You may find that it’s easier to eat a few small meals throughout the day instead of eating two or three large ones. It can keep up your energy and help you feel less nauseated. There may also be a certain time of day when you can handle food easier, like in the morning or at lunch. Try to keep snacks handy for when you get hungry. Think about meal replacement shakes as a way to get enough calories, too.

The right kinds of foods in your diet can give you the best balance of nutrients and help with your symptoms or the side effects of treatment. Ask your dietitian about adding these foods to your daily diet:

Greens. Fruits and vegetables are full of antioxidants that help your body rebuild itself. They also fight constipation, which can be a side effect of pain medicine and some cancer treatments. Your doctor may want you to stick with cooked vegetables and fruit. Raw produce sometimes can increase your chance of having an infection, which is dangerous when multiple myeloma or its treatments have made your immune system weaker.

Fiber. If you have constipation from chemotherapy, you may want to boost the fiber in your diet. It helps your body break down food and clear out your bowels. Water and prune juice will also help keep things moving. Good sources of fiber include:

  • Fruits like apples and pears
  • Dried fruits like figs and prunes
  • Whole grains
  • Oatmeal and other cereals
  • Nuts and beans
  • Vegetables like broccoli, carrots, celery, and artichokes

Bland foods. On the other hand, if you’re dealing with diarrhea, your doctor may have you eat a low-fiber diet known as the BRAT diet: 

  • Bananas
  • Rice
  • Applesauce
  • Toast

You’ll also want to drink broth and plenty of water to stay hydrated.

If you have mouth sores, try foods that are easy to swallow, such as pudding or mashed potatoes. Avoid spicy foods that might irritate your tongue and mouth.

Iron. The cancer cells that build up in your bone marrow may crowd out your healthy blood cells. That can cause a shortage of red blood cells, called anemia. If this happens, you may need to eat more iron-rich foods, like:

  • Lean meats
  • Beans
  • Dark, leafy greens

Vitamins and minerals. Your doctor or dietitian may suggest that you take a daily supplement to make sure you get enough nutrients to stay healthy. These may include:

  • Iron
  • Vitamin D
  • Fish oil
  • Folate

Don’t start taking any supplements without asking your doctor first. Some of them can affect how well your treatment works.
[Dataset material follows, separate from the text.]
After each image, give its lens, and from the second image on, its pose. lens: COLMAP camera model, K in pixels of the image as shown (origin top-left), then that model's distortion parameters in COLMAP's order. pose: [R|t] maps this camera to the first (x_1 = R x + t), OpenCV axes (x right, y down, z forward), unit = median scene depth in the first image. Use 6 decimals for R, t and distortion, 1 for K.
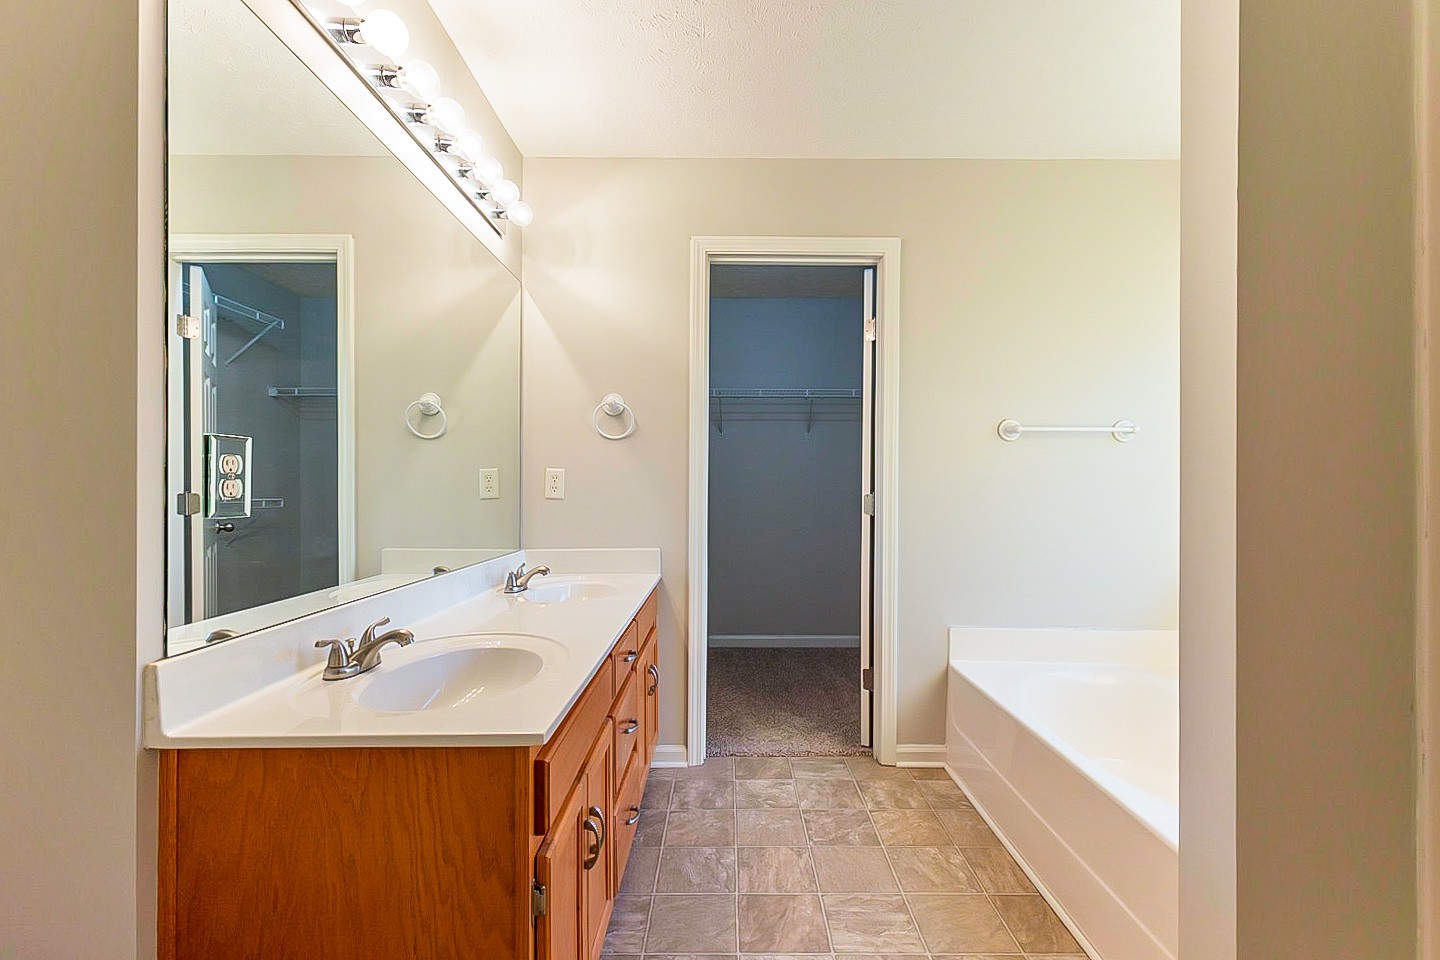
lens RADIAL K [[651.9, 0, 728.7], [0, 651.9, 484.2], [0, 0, 1]] dist [0.006018, 0.000203]
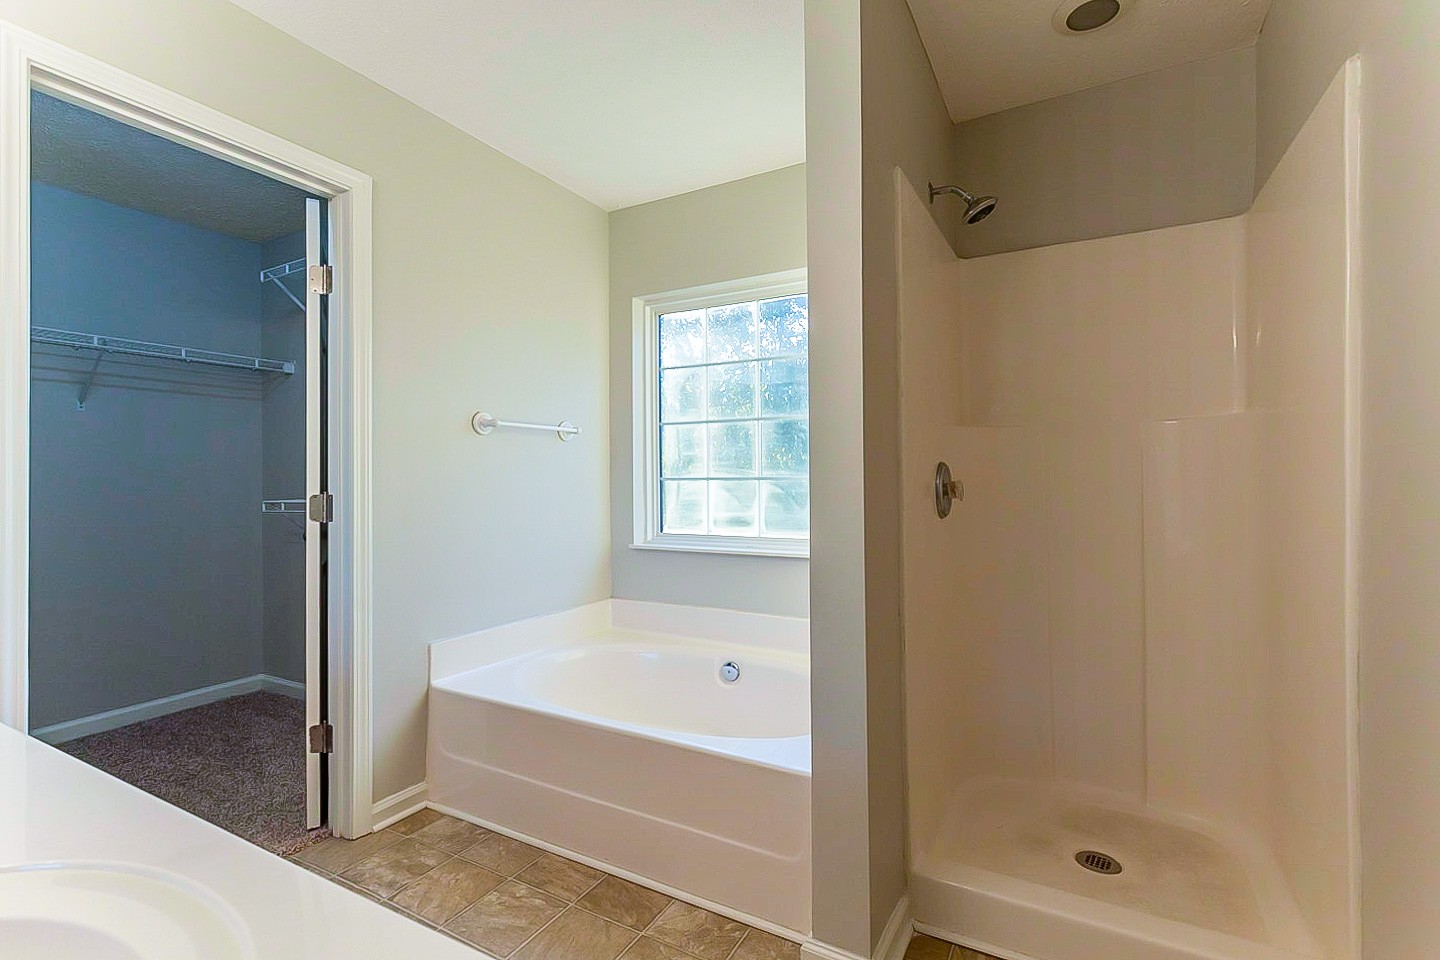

Since multiple myeloma makes your immune system weaker, you’ll need to steer clear of any foods that could make you sick, including:

  • Raw meat or fish
  • Runny eggs
  • Unpasteurized drinks
  • Sushi
  • Unwashed fruits and vegetables

Along with your medications and other treatments, lifestyle changes can have a big impact on your fight against cancer. Healthy eating habits can be hard at first, but the benefits can help keep your body stronger for years to come.